▸ **TASK DETAILS**: Could you copy out every line of the data where the word "metal" occurs?

▸ **EXERCISE MATERIAL**:
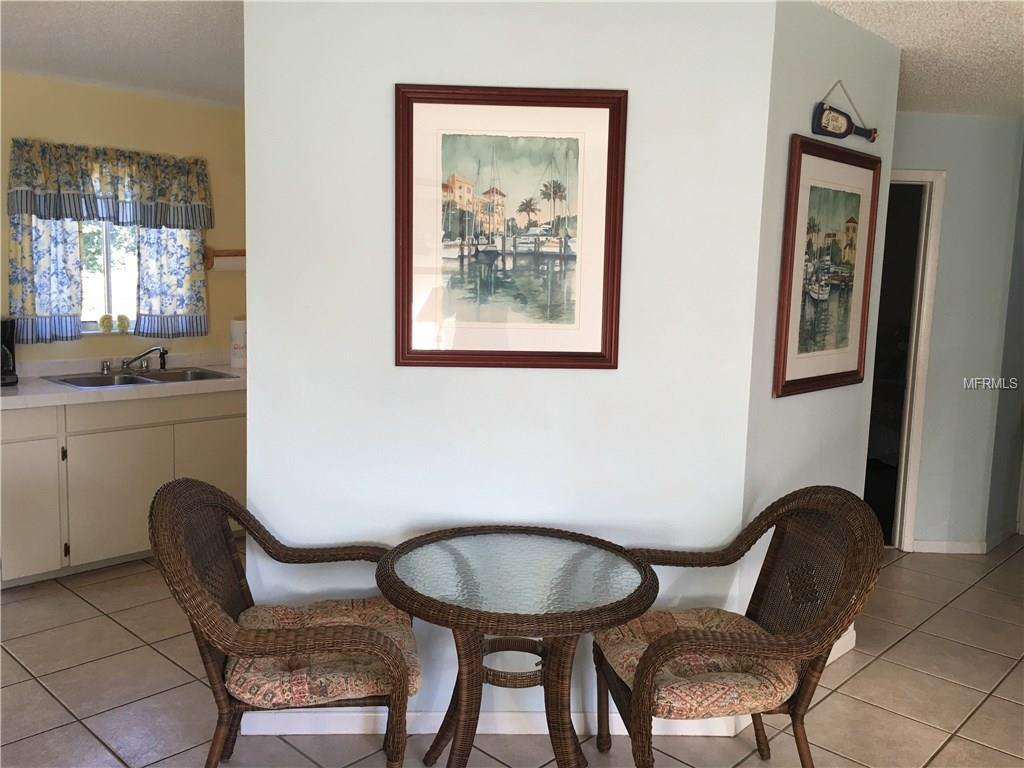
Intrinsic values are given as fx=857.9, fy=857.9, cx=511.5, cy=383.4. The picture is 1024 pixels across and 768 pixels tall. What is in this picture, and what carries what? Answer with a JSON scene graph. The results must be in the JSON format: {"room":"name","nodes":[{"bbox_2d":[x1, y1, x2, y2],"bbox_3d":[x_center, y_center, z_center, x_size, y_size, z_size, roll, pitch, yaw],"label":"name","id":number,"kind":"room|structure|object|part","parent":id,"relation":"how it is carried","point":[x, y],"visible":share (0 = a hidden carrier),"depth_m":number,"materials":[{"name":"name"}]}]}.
{"room":"dining room","nodes":[
{"label":"dining room","id":0,"kind":"room"},
{"bbox_2d":[0,71,244,367],"bbox_3d":[-2.725,-0.334,4.217,0.126,2.419,4.353,9,10,43],"label":"kitchen wall","id":1,"kind":"structure","parent":0,"point":[81,89],"depth_m":4.70,"materials":[{"name":"paint"}]},
{"bbox_2d":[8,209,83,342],"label":"left curtain","id":2,"kind":"object","parent":1,"relation":"attached to","point":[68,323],"visible":0.68,"depth_m":4.36,"materials":[{"name":"fabric"}]},
{"bbox_2d":[5,137,211,229],"bbox_3d":[-2.102,-1.048,4.576,0.143,0.427,1.033,9,10,43],"label":"valance","id":3,"kind":"object","parent":1,"relation":"attached to","point":[41,186],"visible":0.99,"depth_m":4.52,"materials":[{"name":"fabric"}]},
{"bbox_2d":[77,219,140,333],"bbox_3d":[-2.274,-0.748,4.681,0.098,0.949,0.965,9,10,43],"label":"window","id":4,"kind":"structure","parent":1,"relation":"in","point":[104,263],"depth_m":4.76,"materials":[{"name":"glass"}]},
{"bbox_2d":[99,313,113,332],"bbox_3d":[-2.230,-0.332,4.713,0.074,0.097,0.075,9,10,43],"label":"figurine","id":5,"kind":"object","parent":4,"relation":"on","point":[104,319],"visible":0.98,"depth_m":4.69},
{"bbox_2d":[116,314,130,332],"bbox_3d":[-2.183,-0.336,4.805,0.076,0.098,0.076,9,10,43],"label":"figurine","id":6,"kind":"object","parent":4,"relation":"on","point":[124,323],"visible":0.98,"depth_m":4.78,"materials":[{"name":"yellow"}]},
{"bbox_2d":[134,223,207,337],"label":"right curtain","id":7,"kind":"object","parent":1,"relation":"attached to","point":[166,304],"visible":0.59,"depth_m":4.84,"materials":[{"name":"fabric"}]},
{"bbox_2d":[203,246,245,271],"bbox_3d":[-1.659,-0.744,5.137,0.117,0.132,0.385,9,10,43],"label":"paper towel holder","id":8,"kind":"object","parent":1,"relation":"attached to","point":[242,254],"visible":0.65,"depth_m":5.06,"materials":[{"name":"brown wood"}]},
{"bbox_2d":[0,0,244,107],"bbox_3d":[-1.474,-1.315,2.339,4.868,0.106,5.474,9,10,43],"label":"kitchen ceiling","id":9,"kind":"structure","parent":0,"point":[181,26],"depth_m":3.63,"materials":[{"name":"white paint"}]},
{"bbox_2d":[240,0,782,725],"bbox_3d":[-0.034,-0.058,2.752,1.576,2.435,0.123,1,7,-2],"label":"center wall","id":10,"kind":"structure","parent":0,"point":[380,93],"depth_m":2.66,"materials":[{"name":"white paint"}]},
{"bbox_2d":[231,709,749,737],"bbox_3d":[-0.079,1.112,2.828,1.609,0.084,0.017,1,7,-2],"label":"baseboard","id":11,"kind":"structure","parent":10,"relation":"attached to","point":[509,728],"depth_m":2.82,"materials":[{"name":"white paint"}]},
{"bbox_2d":[394,85,624,368],"bbox_3d":[-0.012,-0.465,2.615,0.702,0.840,0.026,1,7,-2],"label":"framed picture","id":12,"kind":"object","parent":10,"relation":"attached to","point":[603,338],"visible":1,"depth_m":2.62},
{"bbox_2d":[0,542,1023,767],"bbox_3d":[0.632,1.214,2.898,7.904,0.095,9.425,9,10,43],"label":"tile floor","id":13,"kind":"structure","parent":0,"point":[151,655],"depth_m":3.10,"materials":[{"name":"beige tile"}]},
{"bbox_2d":[1,389,243,588],"bbox_3d":[-2.119,0.461,4.412,0.616,0.867,1.936,9,10,43],"label":"base cabinet","id":14,"kind":"object","parent":13,"relation":"on","point":[3,478],"visible":0.65,"depth_m":4.14,"materials":[{"name":"paint"}]},
{"bbox_3d":[-2.366,0.186,3.934,0.033,0.132,0.473,9,10,43],"label":"drawer","id":15,"kind":"part","parent":14,"relation":"part of","materials":[{"name":"white paint"}]},
{"bbox_3d":[-2.314,0.594,3.990,0.042,0.578,0.380,9,10,43],"label":"cabinet door","id":16,"kind":"part","parent":14,"relation":"part of","materials":[{"name":"beige paint"}]},
{"bbox_3d":[-1.958,0.559,4.343,0.040,0.565,0.505,9,10,43],"label":"cabinet door","id":17,"kind":"part","parent":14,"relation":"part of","materials":[{"name":"beige paint"}]},
{"bbox_2d":[0,352,245,410],"bbox_3d":[-2.164,-0.020,4.432,0.764,0.121,2.327,9,10,43],"label":"countertop","id":18,"kind":"structure","parent":14,"relation":"on","point":[45,386],"depth_m":4.28,"materials":[{"name":"white"}]},
{"bbox_2d":[0,317,18,386],"bbox_3d":[-2.503,-0.159,4.097,0.227,0.321,0.226,9,10,43],"label":"coffee maker","id":19,"kind":"object","parent":18,"relation":"on","point":[5,353],"visible":0.97,"depth_m":4.10,"materials":[{"name":"black plastic"}]},
{"bbox_2d":[46,366,239,389],"bbox_3d":[-1.926,0.041,4.522,0.499,0.159,0.846,9,10,43],"label":"sink","id":20,"kind":"object","parent":18,"relation":"in","point":[174,373],"visible":0.45,"depth_m":4.57,"materials":[{"name":"silver metal"}]},
{"bbox_2d":[118,345,168,372],"bbox_3d":[-1.994,-0.137,4.647,0.237,0.154,0.263,9,10,43],"label":"faucet","id":21,"kind":"object","parent":20,"relation":"on","point":[140,356],"visible":1,"depth_m":4.64,"materials":[{"name":"silver metal"}]},
{"bbox_2d":[229,318,246,368],"bbox_3d":[-1.588,-0.238,5.017,0.127,0.285,0.126,9,10,43],"label":"paper towel roll","id":22,"kind":"object","parent":18,"relation":"on","point":[240,334],"visible":0.84,"depth_m":4.96,"materials":[{"name":"white paper"}]},
{"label":"drawer","id":23,"kind":"part","parent":14,"relation":"part of","materials":[{"name":"beige paint"}]},
{"bbox_2d":[151,479,418,767],"bbox_3d":[-0.612,0.737,2.405,0.683,0.919,0.663,0,8,-11],"label":"wicker chair","id":24,"kind":"object","parent":13,"relation":"on","point":[213,670],"visible":0.92,"depth_m":2.21,"materials":[{"name":"brown wicker"}]},
{"bbox_2d":[231,599,420,707],"bbox_3d":[-0.523,0.744,2.405,0.502,0.111,0.508,0,8,-11],"label":"seat cushion","id":25,"kind":"object","parent":24,"relation":"on","point":[249,683],"visible":0.62,"depth_m":2.23,"materials":[{"name":"fabric"}]},
{"bbox_2d":[377,525,658,767],"bbox_3d":[0.007,0.852,2.410,0.755,0.730,0.755,9,10,43],"label":"round table","id":26,"kind":"object","parent":13,"relation":"on","point":[588,614],"visible":0.99,"depth_m":2.29,"materials":[{"name":"brown wicker"}]},
{"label":"wicker base","id":27,"kind":"part","parent":26,"relation":"part of","materials":[{"name":"brown wicker"}]},
{"bbox_2d":[594,489,886,767],"bbox_3d":[0.611,0.768,2.433,0.687,0.920,0.661,0,8,-8],"label":"wicker chair","id":28,"kind":"object","parent":13,"relation":"on","point":[762,571],"visible":0.94,"depth_m":2.32,"materials":[{"name":"brown wicker"}]},
{"bbox_2d":[599,606,798,720],"bbox_3d":[0.516,0.771,2.427,0.498,0.105,0.520,0,8,-10],"label":"seat cushion","id":29,"kind":"object","parent":28,"relation":"on","point":[632,663],"visible":0.55,"depth_m":2.28,"materials":[{"name":"fabric"}]},
{"bbox_2d":[737,0,903,661],"bbox_3d":[1.118,-0.090,3.186,0.124,2.427,1.041,9,10,43],"label":"side wall","id":30,"kind":"structure","parent":0,"point":[810,134],"depth_m":2.96,"materials":[{"name":"paint"}]},
{"bbox_2d":[772,134,880,397],"bbox_3d":[1.151,-0.411,3.100,0.029,0.872,0.700,9,10,43],"label":"framed picture","id":31,"kind":"object","parent":30,"relation":"attached to","point":[793,248],"visible":1,"depth_m":3.07},
{"bbox_2d":[825,627,857,664],"bbox_3d":[1.166,1.082,3.331,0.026,0.084,0.816,9,10,43],"label":"baseboard","id":32,"kind":"structure","parent":30,"relation":"attached to","point":[840,652],"depth_m":3.49,"materials":[{"name":"white paint"}]},
{"bbox_2d":[811,81,878,142],"bbox_3d":[1.190,-0.965,3.048,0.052,0.203,0.455,9,10,43],"label":"hanging sign","id":33,"kind":"object","parent":30,"relation":"attached to","point":[846,117],"visible":0.99,"depth_m":2.99,"materials":[{"name":"black"}]},
{"bbox_2d":[812,0,1023,117],"bbox_3d":[1.765,-1.148,1.768,5.162,0.107,8.160,9,10,43],"label":"ceiling","id":34,"kind":"structure","parent":0,"point":[902,18],"depth_m":3.33,"materials":[{"name":"white paint"}]},
{"bbox_2d":[890,112,1023,551],"bbox_3d":[2.074,-0.269,4.806,1.433,2.432,0.120,1,7,0],"label":"hallway wall","id":35,"kind":"structure","parent":0,"point":[908,153],"depth_m":4.73,"materials":[{"name":"paint"}]},
{"bbox_2d":[870,169,945,552],"bbox_3d":[1.900,-0.117,4.844,0.922,2.113,0.148,2,7,0],"label":"door frame","id":36,"kind":"structure","parent":35,"relation":"in","point":[910,463],"depth_m":4.78,"materials":[{"name":"white paint"}]},
{"bbox_2d":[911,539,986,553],"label":"baseboard","id":37,"kind":"structure","parent":35,"relation":"attached to","point":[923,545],"depth_m":4.86,"materials":[{"name":"white paint"}]},
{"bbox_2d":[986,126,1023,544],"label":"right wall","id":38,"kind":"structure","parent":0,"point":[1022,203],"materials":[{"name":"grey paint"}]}
]}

▸ **OUTPUT**:
{"bbox_2d":[46,366,239,389],"bbox_3d":[-1.926,0.041,4.522,0.499,0.159,0.846,9,10,43],"label":"sink","id":20,"kind":"object","parent":18,"relation":"in","point":[174,373],"visible":0.45,"depth_m":4.57,"materials":[{"name":"silver metal"}]},
{"bbox_2d":[118,345,168,372],"bbox_3d":[-1.994,-0.137,4.647,0.237,0.154,0.263,9,10,43],"label":"faucet","id":21,"kind":"object","parent":20,"relation":"on","point":[140,356],"visible":1,"depth_m":4.64,"materials":[{"name":"silver metal"}]},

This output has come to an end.